La gigantesca superpetroliera Sirius Star, battente bandiera liberiana ma di proprietà arabo saudita, è stata sequestrata sabato mattina dai pirati somali a 450 miglia nautiche, (cioè 830 chilometri) al largo delle coste del Kenya (a sud est di Mombasa), in acque considerate finora sicure.
DUE MILIONI DI BARILI DI GREGGIO – Nelle stive della Sirius Star sono stipati due milioni di barili di greggio (un quarto della produzione giornaliera saudita) diretti negli Stati Uniti, via Capo di Buona Speranza (dal canale di Suez la nave cisterna non riuscirebbe a passare). Il carico di oro nero vale 100 milioni di dollari. Ora i pirati la stanno dirigendo verso il porto di Eyl, nella Somalia settentrionale, seicento chilometri a nord di Mogadiscio. Il sequestro ha fatto alzare il costo del barile di un dollaro alla borsa di Londra. L’attacco non ha precedenti di questo genere. A bordo della gigantesca imbarcazione ci sono 25 membri di equipaggio: croati, britannici, filippini e polacchi e sauditi. Lunga 330 metri, 318 mila tonnellate, la Sirius Star è una delle 19 gigantesche navi gestite dalla Vela International Marine (con sede a Dubai) il braccio marittimo della multinazionale governativa saudita ArAmCo (Arabian American Oil Company), la società legata a doppio fine alle compagnie americane del petrolio. Sul mercato internazionale viene definita VLCC (Very Large Crude Carrier). Il costo di una petroliera di questo tipo oscilla tra i 140 e i 150 milioni di dollari. A causa delle dimensioni è impossibile attraccare nella maggior parte dei porti esistenti. Infatti l’approdo richiede banchine in acque profondissime. Il carico e lo scarico avvengono quindi attraverso terminali al largo o utilizzando piccole petroliere. Il varo, avvenuto in Corea del Sud nel marzo scorso, è stato segnato da un evento eccezionale: la madrina era una donna saudita, prima volta nella storia del regno wahabita.

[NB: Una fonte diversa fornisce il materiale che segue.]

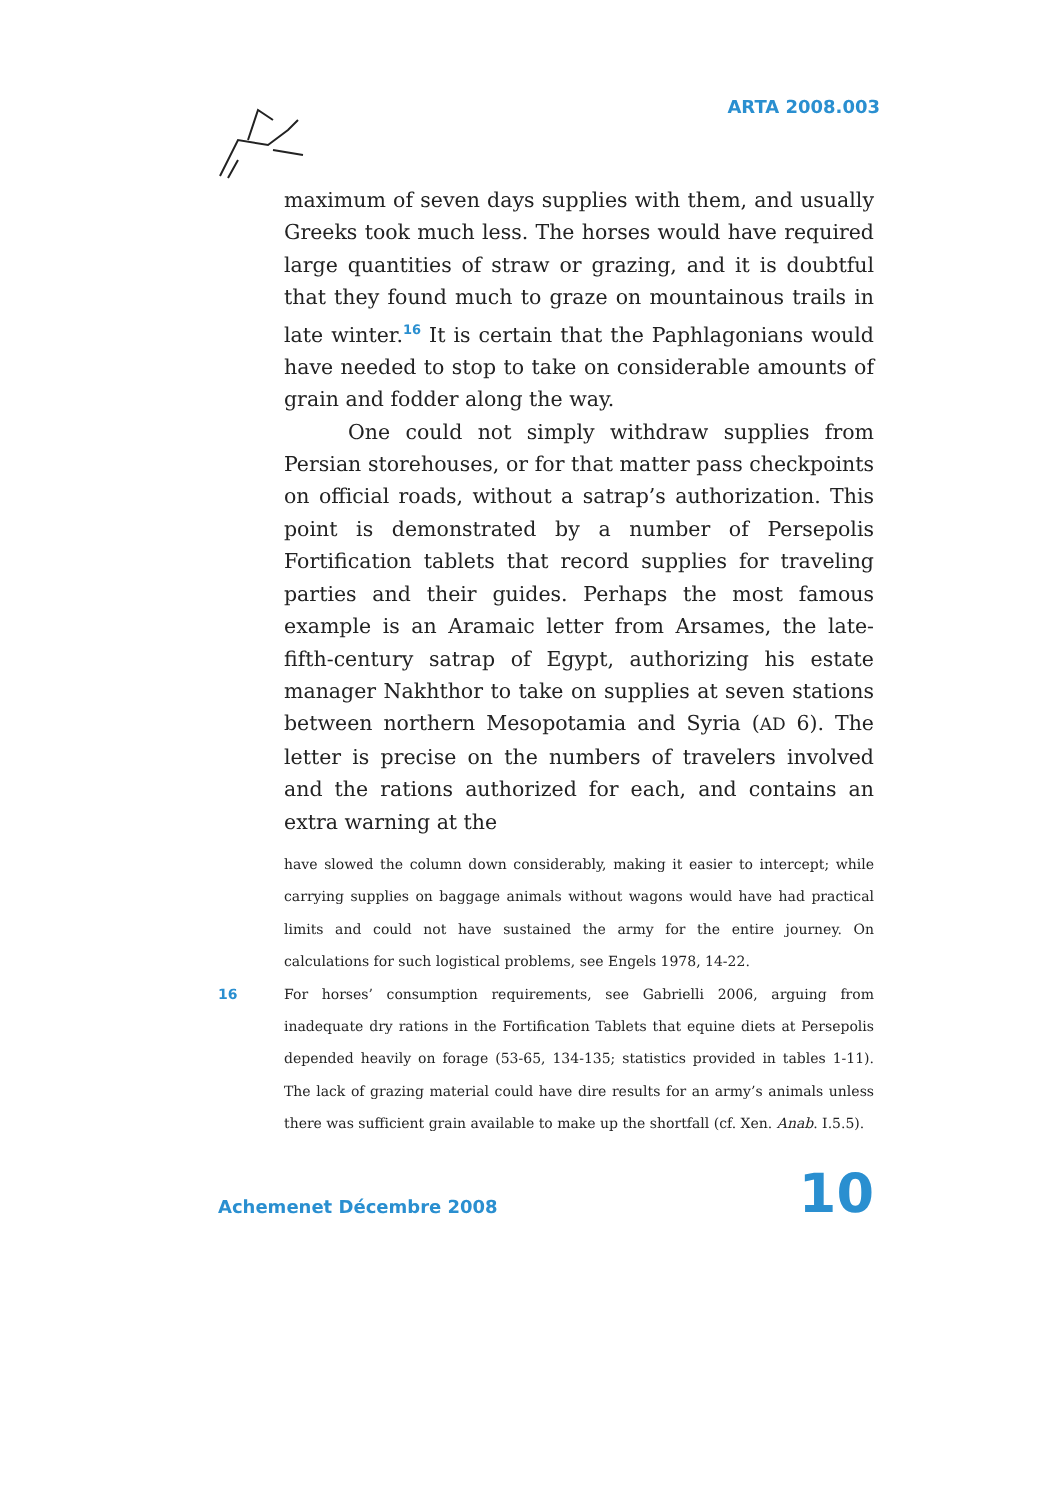ARTA 2008.003
maximum of seven days supplies with them, and usually Greeks took much less. The horses would have required large quantities of straw or grazing, and it is doubtful that they found much to graze on mountainous trails in late winter.<sup>16</sup> It is certain that the Paphlagonians would have needed to stop to take on considerable amounts of grain and fodder along the way.
One could not simply withdraw supplies from Persian storehouses, or for that matter pass checkpoints on official roads, without a satrap’s authorization. This point is demonstrated by a number of Persepolis Fortification tablets that record supplies for traveling parties and their guides. Perhaps the most famous example is an Aramaic letter from Arsames, the late-fifth-century satrap of Egypt, authorizing his estate manager Nakhthor to take on supplies at seven stations between northern Mesopotamia and Syria (AD 6). The letter is precise on the numbers of travelers involved and the rations authorized for each, and contains an extra warning at the
have slowed the column down considerably, making it easier to intercept; while carrying supplies on baggage animals without wagons would have had practical limits and could not have sustained the army for the entire journey. On calculations for such logistical problems, see Engels 1978, 14-22.
16 For horses’ consumption requirements, see Gabrielli 2006, arguing from inadequate dry rations in the Fortification Tablets that equine diets at Persepolis depended heavily on forage (53-65, 134-135; statistics provided in tables 1-11). The lack of grazing material could have dire results for an army’s animals unless there was sufficient grain available to make up the shortfall (cf. Xen. Anab. I.5.5).
Achemenet Décembre 2008 10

LE TRATTATIVE PER IL RILASCIO – Mentre la nave è ancora in navigazione verso Eyl sono cominciate la trattative per il rilascio. I pirati, comunque, hanno beffato la ventina di navi da guerra, di quasi altrettante nazioni (di cui tre sotto comando Nato), che incrociano al largo delle coste somale dell’Oceano Indiano e del Golfo di Aden, con il compito di proteggere le navi commerciali dalla pirateria: si sono spostati semplicemente più a sud, in una zona senza alcun controllo internazionale. L’abilità dei corsari del mare somali è stata in qualche modo sottolineata anche dal capo di stato maggiore dell’esercito americano, l’ammiraglio Mike Mullen: «E’ gente molto ben addestrata che utilizza tecnologia sofisticate, telefoni satellitari e apparati GPS. Scelgono con attenzione il punto del mare dove abbordare. Adesso con gli ostaggi a bordo sarà difficile riprendere il controllo della petroliera». Ormai gli attacchi alle navi in navigazione al largo del Corno d’Africa sono pluriquotidiani. Non tutti per fortuna vanno a buon fine. Dall’inizio dell’anno sono state sequestrate più di sessanta navi. Nelle mani dei pirati ne restano 12, tra cui il cargo Faina catturato in settembre, carico di armi pesanti, compresi 33 carri armati. Duecentocinquanta i membri d’equipaggio prigionieri. Negli ultimi giorni sono caduti in trappola un cargo Giapponese, un peschereccio cinese e una nave turca che trasporta prodotti chimici. Normalmente questi attacchi si risolvono con un negoziato e il pagamento di un riscatto ma nel caso della Sirius Star, dato l’alto valore del carico, gli osservatori si aspettano una risposta militare.